Macro Themes Pushing Prices Around

    18 May 2017

    Brian Singer, head of William Blair’s Dynamic Allocation Strategies team, discusses two key macro themes that are pushing asset prices away from and towards fundamental values. Watch the video or read the recap below.



    There are a number of macro developments out there that are actually themes that are pushing asset prices, whether they’re stocks or bonds and currencies, away from and toward fundamental values. There are two very important ones for us right now.

    One is populism. Populism is an important theme because a populous stands for nothing. A populous stands against something, and it’s very hard for the markets to incorporate a rejection, a rejection that occurs in the political sphere. But, that influences asset prices, and because of that, we actually build that into our understanding of elections, things like the Brexit vote. It’s very important for us.

    The second macro theme is central bank activities. Central banks have been manipulating interest rates for several years now. That means they’re manipulating asset prices. As the Federal Reserve begins now to raise interest rates, and presumably the ECB and the Bank of Japan will follow, we will enter a period where they’re trying to move out of that influence, and that’s going to cause asset prices and importantly, currencies, exchange rates, to move all around the world, creating opportunities for macro investors.

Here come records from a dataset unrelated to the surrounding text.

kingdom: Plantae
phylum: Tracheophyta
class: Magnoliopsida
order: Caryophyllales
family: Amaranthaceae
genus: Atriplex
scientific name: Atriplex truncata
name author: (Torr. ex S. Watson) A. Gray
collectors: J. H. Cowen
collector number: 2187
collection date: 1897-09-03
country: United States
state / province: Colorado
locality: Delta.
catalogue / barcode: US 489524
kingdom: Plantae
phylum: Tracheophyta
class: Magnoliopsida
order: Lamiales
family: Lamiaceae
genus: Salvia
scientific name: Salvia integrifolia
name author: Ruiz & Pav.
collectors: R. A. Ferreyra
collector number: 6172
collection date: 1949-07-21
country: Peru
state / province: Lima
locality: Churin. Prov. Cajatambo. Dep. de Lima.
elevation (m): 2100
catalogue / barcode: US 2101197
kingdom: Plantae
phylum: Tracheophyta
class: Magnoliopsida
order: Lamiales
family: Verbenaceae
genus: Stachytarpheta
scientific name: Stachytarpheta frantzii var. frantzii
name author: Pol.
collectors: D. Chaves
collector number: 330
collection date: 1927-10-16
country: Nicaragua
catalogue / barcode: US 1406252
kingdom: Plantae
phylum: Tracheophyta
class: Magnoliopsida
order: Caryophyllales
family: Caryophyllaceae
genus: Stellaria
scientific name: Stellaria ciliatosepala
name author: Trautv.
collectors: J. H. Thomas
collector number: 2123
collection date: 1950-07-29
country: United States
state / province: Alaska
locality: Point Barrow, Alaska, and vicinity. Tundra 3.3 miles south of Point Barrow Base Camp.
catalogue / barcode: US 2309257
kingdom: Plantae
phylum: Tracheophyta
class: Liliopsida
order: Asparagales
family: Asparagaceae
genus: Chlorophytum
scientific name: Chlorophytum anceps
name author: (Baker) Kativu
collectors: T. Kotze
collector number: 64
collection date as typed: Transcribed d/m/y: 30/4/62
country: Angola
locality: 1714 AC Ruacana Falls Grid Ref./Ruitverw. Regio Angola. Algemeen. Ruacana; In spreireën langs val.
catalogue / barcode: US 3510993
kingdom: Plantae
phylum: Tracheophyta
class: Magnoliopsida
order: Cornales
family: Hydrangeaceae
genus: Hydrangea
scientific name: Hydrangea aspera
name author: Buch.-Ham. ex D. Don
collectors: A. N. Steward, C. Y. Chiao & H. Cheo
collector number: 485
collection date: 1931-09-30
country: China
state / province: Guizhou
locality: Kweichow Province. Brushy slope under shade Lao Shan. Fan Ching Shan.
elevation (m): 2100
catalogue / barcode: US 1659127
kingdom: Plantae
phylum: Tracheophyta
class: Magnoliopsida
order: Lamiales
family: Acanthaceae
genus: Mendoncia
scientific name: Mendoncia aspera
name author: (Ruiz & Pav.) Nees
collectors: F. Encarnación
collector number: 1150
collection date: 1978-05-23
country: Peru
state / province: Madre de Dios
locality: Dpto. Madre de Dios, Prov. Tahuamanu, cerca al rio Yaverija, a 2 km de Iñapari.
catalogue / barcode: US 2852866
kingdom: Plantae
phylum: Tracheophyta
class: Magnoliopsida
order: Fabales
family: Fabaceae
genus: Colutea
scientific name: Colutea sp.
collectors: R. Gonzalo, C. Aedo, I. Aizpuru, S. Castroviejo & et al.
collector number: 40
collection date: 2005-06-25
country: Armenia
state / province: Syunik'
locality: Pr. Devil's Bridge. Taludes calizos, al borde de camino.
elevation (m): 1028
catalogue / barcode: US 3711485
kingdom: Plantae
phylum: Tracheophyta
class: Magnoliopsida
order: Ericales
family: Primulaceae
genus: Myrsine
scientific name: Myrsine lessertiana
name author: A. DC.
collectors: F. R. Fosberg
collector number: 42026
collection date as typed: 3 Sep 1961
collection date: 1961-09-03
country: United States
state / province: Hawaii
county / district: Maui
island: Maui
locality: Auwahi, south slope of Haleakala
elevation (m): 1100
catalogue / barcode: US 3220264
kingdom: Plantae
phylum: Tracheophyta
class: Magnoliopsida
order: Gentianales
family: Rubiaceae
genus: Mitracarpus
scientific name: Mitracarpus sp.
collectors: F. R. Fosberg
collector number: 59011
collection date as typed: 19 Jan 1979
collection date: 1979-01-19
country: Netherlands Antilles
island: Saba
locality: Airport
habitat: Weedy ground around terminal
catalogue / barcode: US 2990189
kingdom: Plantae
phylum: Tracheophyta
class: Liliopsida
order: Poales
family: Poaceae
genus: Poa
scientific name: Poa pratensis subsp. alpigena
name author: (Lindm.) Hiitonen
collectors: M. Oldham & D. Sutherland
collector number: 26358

    This video contains the current opinions of the manager and other relevant persons but not necessarily those of William Blair, and such opinions are subject to change without notice. Statements concerning financial market trends are based on current market conditions, which will fluctuate. Information contained herein has been obtained from sources believed to be reliable, but not guaranteed. Information is current as of the date of this video’s taping only and subject to change without notice.

    This video has been distributed for informational purposes only and should not be considered investment advice or a recommendation of any particular strategy, investment product, or as an offer to buy or sell any securities or related financial instruments in any jurisdiction.